If possible I would like to ask about IR when focusing 120 RF on a 4x5 camera [type kardan]
I will focus on ground glass what I see as normal say 5meters then would I move the lens to 5,60 meters ???? is there a %ratio on distance or just flat rate movement?
if some one has any trials ?????

thank you

I dont know the answer and will be interesting to know what others do.
I guess you will have to make sure your DOF is large enough to accommodate the change in focus with IR.
For large format I suppose this means wide angle lenses stopped down, and if tilts / swings are applied it will be more error prone.
With a lot of light I am able to see and focus thru the RG715 filter on my Nikon SLRs, but I doubt one should be able to see / focus thru such a filter on a large format camera.
BTW, youtube blogger Mat Marrash has recently released a video on shooting LF near IR film. And there he just guesses the adjustment he needs to compensate for the focus shift.
 
If possible I would like to ask about IR when focusing 120 RF on a 4x5 camera [type kardan]
I will focus on ground glass what I see as normal say 5meters then would I move the lens to 5,60 meters ???? is there a %ratio on distance or just flat rate movement?
if some one has any trials ?????

thank you
If you can get your hands on a camera lens of the same/similar focal length as the lens on your 4x5 camera, and that lens has an IR mark, you could transfer the information from that lens' scales.
You could make up a table based on a selection of settings from the medium format lens and carry it with you.
 
Why not look at the DoF once you focus but before shifting the focus? I always liked the red line on Takumar lenses. That approach would work with those lenses.
 
If you can get your hands on a camera lens of the same/similar focal length as the lens on your 4x5 camera, and that lens has an IR mark, you could transfer the information from that lens' scales.

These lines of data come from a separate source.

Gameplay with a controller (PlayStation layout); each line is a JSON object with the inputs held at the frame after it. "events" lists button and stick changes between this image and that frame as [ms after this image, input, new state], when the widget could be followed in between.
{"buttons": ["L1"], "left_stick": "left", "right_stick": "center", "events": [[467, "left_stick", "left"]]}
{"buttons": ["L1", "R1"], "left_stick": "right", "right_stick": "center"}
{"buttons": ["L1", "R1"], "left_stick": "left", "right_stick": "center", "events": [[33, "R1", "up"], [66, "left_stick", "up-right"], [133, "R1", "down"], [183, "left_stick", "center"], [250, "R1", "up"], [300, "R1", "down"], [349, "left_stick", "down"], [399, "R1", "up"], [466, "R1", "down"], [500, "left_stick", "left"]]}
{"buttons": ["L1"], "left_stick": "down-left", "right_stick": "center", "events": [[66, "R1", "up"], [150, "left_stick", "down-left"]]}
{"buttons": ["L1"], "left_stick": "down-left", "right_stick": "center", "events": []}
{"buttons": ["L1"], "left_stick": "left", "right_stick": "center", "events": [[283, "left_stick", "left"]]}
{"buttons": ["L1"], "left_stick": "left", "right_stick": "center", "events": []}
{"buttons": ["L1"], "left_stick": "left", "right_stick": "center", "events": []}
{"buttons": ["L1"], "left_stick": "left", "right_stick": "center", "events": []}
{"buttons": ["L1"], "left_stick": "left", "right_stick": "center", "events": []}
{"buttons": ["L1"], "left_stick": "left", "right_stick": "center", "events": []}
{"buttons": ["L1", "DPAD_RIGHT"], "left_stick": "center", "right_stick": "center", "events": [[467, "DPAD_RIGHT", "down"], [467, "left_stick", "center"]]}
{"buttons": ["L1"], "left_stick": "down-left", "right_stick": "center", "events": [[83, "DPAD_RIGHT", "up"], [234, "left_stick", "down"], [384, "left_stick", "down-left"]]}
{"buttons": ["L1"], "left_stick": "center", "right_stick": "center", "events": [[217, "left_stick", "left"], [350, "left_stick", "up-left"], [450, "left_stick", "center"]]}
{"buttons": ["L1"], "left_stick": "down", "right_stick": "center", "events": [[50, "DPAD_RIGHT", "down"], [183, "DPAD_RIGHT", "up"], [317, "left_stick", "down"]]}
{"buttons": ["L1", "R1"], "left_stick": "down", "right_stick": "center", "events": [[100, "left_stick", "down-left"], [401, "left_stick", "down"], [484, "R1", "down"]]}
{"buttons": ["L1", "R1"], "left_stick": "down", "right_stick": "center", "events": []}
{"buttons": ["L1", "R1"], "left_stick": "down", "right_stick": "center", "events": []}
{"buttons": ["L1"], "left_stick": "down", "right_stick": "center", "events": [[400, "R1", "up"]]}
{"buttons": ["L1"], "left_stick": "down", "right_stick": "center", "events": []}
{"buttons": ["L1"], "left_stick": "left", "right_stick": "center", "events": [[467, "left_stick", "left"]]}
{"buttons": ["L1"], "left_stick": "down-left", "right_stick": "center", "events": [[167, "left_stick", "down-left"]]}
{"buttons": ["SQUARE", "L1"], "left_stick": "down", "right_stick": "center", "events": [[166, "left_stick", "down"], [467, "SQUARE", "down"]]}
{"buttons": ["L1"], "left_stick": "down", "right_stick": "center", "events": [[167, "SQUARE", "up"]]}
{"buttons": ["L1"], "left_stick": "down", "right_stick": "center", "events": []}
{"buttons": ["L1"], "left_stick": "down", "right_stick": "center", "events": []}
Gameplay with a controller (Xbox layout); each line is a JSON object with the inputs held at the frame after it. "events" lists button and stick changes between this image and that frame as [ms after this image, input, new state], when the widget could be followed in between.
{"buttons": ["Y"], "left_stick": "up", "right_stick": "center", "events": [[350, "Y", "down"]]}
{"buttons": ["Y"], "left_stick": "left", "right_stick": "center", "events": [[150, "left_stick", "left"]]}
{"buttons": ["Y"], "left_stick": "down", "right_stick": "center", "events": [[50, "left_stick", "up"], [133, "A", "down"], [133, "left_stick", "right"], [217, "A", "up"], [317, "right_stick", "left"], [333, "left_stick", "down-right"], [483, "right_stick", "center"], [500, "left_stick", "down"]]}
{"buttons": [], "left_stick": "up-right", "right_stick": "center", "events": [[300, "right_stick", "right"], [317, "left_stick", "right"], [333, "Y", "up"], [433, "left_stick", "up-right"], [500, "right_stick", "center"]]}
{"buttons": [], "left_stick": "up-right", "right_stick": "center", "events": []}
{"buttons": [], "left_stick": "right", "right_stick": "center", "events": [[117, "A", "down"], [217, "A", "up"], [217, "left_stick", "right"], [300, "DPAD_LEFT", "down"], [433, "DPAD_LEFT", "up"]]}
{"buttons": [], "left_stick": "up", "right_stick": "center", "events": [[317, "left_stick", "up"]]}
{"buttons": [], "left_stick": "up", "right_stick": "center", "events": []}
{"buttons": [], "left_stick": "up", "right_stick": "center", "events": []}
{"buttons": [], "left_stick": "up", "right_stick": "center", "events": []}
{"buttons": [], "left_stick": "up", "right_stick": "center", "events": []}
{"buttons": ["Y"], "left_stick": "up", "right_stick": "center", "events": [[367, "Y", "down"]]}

Not quite... the other lens must have same IR refraction quality, this may vary at same focal length between lens designs. We are here, as indicated above, at aproximations. Which nonetheless might be sufficient.
 
So if I understand correctly, what you are saying is that the scale around the center point would stay the same, or maybe the difference is too small that shifting that scale does not result in a significant difference (less than the uncertainty in min and max distances arising from visually matching a distance on the lens barrel with an aperture mark) ?
If that’s it, that is quite easy, thank you very much!

Yes, I have not found that is difference of focus has mattered. If you were doing focus critical work like close up, it would matter, but In general it will not matter.
 
What IR film are you shooting? I only ever adjusted focus when I was using HIE and opaque filter. For IR films like Rollie, there is no need to adjust. Strongest filter I've used with this film is a 720.
 
Yes, I have not found that is difference of focus has mattered. If you were doing focus critical work like close up, it would matter, but In general it will not matter.

Yes, that reference to close focus work is what you find in literature too.

This makes me want to deviate from our topic by asking is there aside, of technical/scientific photograpgy any IR close-up photography?
(To be fair, in LF already a IR head-portrait would be close-up.)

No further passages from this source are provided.